Think about distractions in relation to pitching in baseball. A pitcher gets in the game and has a few bad innings. His ERA creeps up a bit; no big deal. Bad outings happen. But what happens if the pitcher goes out again and again with bad outings? The measurable impact via his ERA and games won or lost is easy to track and weigh. But what about those impacts not measured, such as team morale and coaches’ confidence?
 
While we can’t assign a number to morale or coaching confidence, those issues definitely affect the game. Let’s examine these types of distractions as they relate to our IT teams.

Collaboration

An engineer is in a meeting with the marketing group about a new project, when an alert goes off indicating a router is down. What happens?

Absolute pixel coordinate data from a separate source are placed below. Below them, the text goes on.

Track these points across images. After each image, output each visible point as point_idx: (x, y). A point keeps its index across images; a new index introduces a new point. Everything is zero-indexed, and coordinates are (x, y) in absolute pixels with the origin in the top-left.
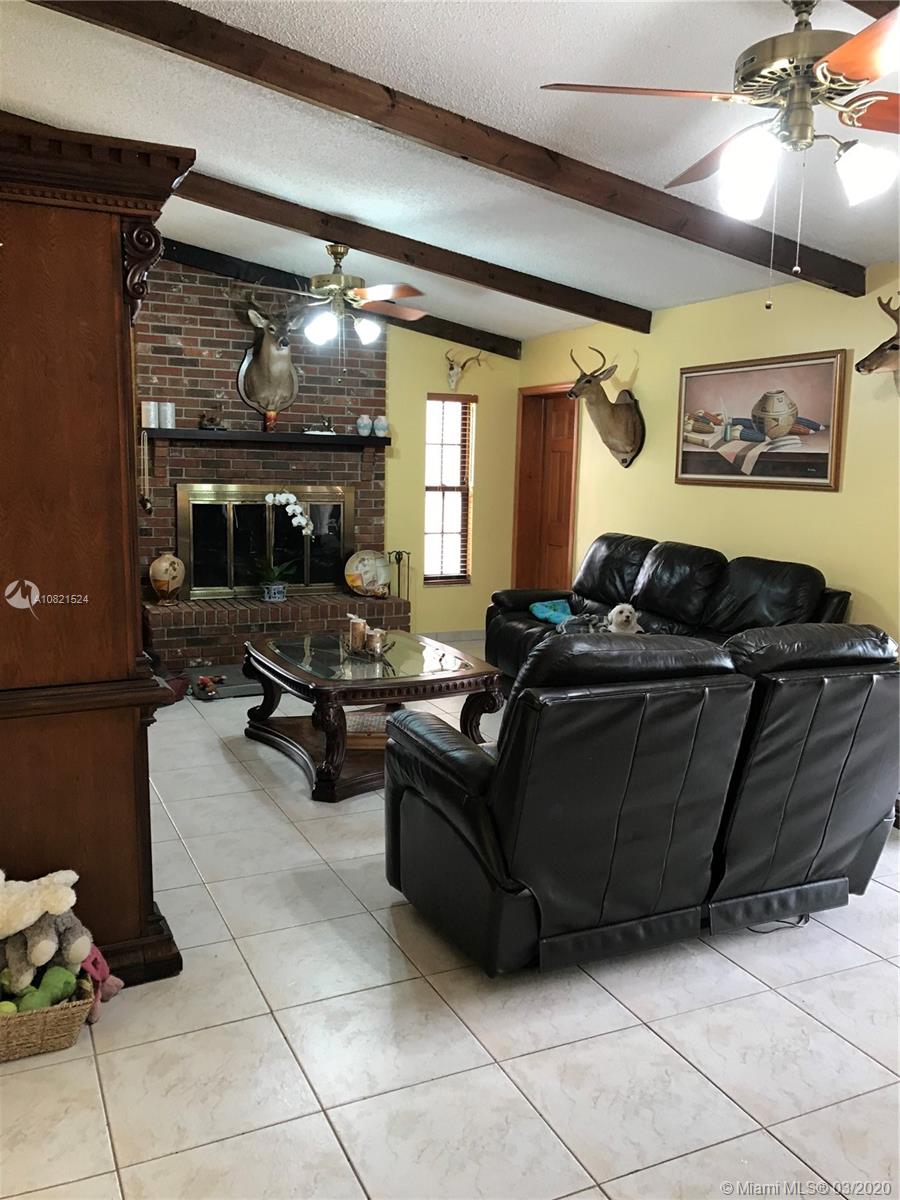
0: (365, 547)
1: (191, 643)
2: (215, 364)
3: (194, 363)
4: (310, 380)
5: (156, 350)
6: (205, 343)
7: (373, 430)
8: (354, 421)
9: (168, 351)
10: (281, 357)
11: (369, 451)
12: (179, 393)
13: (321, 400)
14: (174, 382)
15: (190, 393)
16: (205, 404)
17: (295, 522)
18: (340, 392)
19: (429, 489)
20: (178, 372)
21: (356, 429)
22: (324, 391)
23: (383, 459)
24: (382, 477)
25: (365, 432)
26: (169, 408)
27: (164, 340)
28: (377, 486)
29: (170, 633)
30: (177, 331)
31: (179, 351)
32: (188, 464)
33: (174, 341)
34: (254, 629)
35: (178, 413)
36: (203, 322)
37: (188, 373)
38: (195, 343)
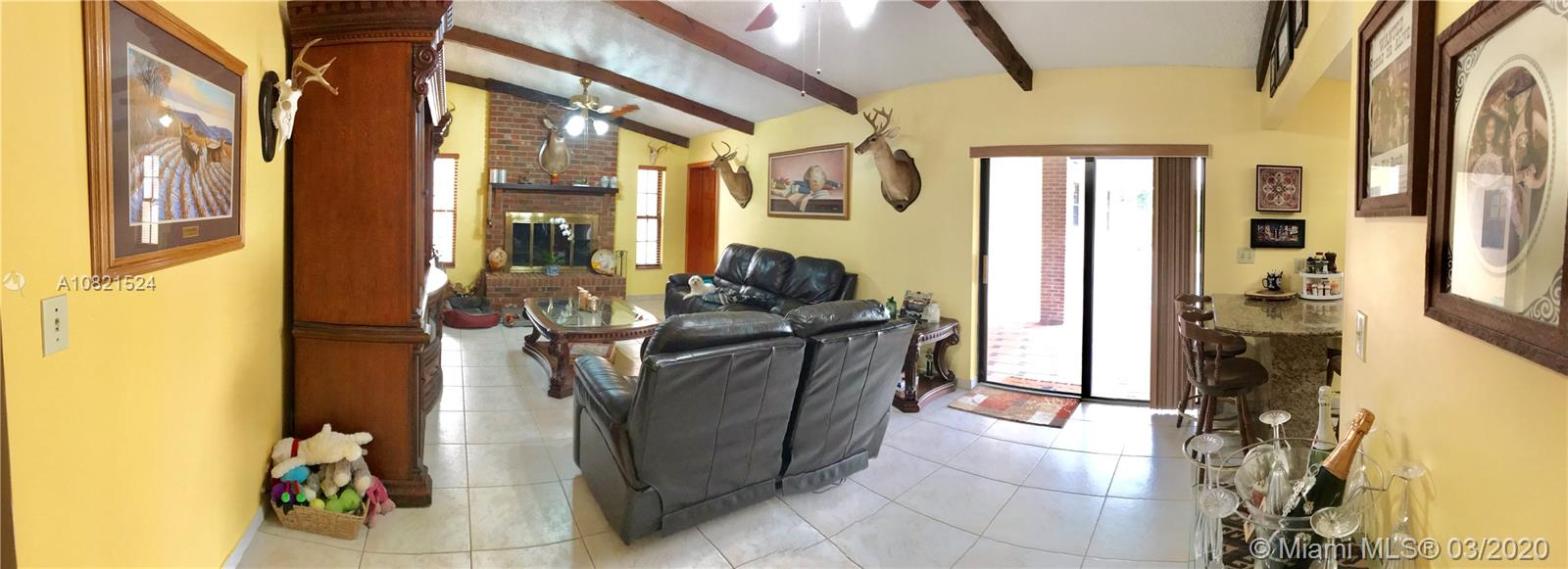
0: (602, 248)
1: (506, 295)
2: (528, 149)
3: (517, 148)
4: (576, 157)
5: (499, 142)
6: (523, 138)
7: (609, 184)
8: (599, 179)
9: (504, 142)
10: (560, 144)
11: (607, 196)
12: (509, 164)
13: (582, 168)
14: (506, 159)
15: (514, 164)
16: (522, 170)
17: (564, 233)
18: (593, 163)
19: (639, 217)
20: (509, 153)
21: (600, 185)
22: (584, 163)
23: (614, 201)
24: (613, 210)
25: (605, 186)
26: (503, 172)
27: (502, 136)
28: (611, 215)
29: (496, 290)
30: (509, 131)
31: (510, 142)
32: (511, 201)
33: (508, 137)
34: (540, 290)
35: (507, 175)
36: (523, 127)
37: (514, 154)
38: (518, 137)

The engineer excuses him/herself from the meeting, leaving the marketing team to wonder if the IT team values them as partners.
 
Is the router important? Absolutely; that’s not the issue. The thing not measured here is the unseen impact. Marketing has to get their project completed with or without the help of the internal engineer, so meet with an as-a-service provider. Do you think anything interrupts that conversation? Not a chance. Will marketing come back to IT for their next project?

Retention

Engineers are valuable resources, and valuable resources have options. Engineers want to innovate. Contribute. Drive value. Changing someone’s voicemail password isn’t what that engineer imagined when they went through their education. Distractions that pull an engineer away from the work they truly enjoy will cause those resources to find another environment. There isn’t a company out there that pays enough, nor has the best benefits to make up for work that is dull, mundane, and not fulfilling.

Strategic vs. Tactical

Where in the technology funnel can your team add the most value? At implementation and roll-out or in the early planning and strategy phases? Again, no question that connecting the pipes and getting the backbone in place is important, but where can your team add the most value? It’s in the strategic evaluation of technology, i.e., mapping out how that technology helps your business outpace the competition. But chasing distractions means your team will never get invited to the strategy discussion. They’re too busy to think, design, and plan.
 
Distractions do impact schedule, scope, and budget on projects, but the dark side of distractions are those impacts to collaboration, talent retention, and your ability to get a seat at the strategy table. All of these impacts will ultimately drive your customers into the arms of your competitors and reduce the relevancy IT has to your business.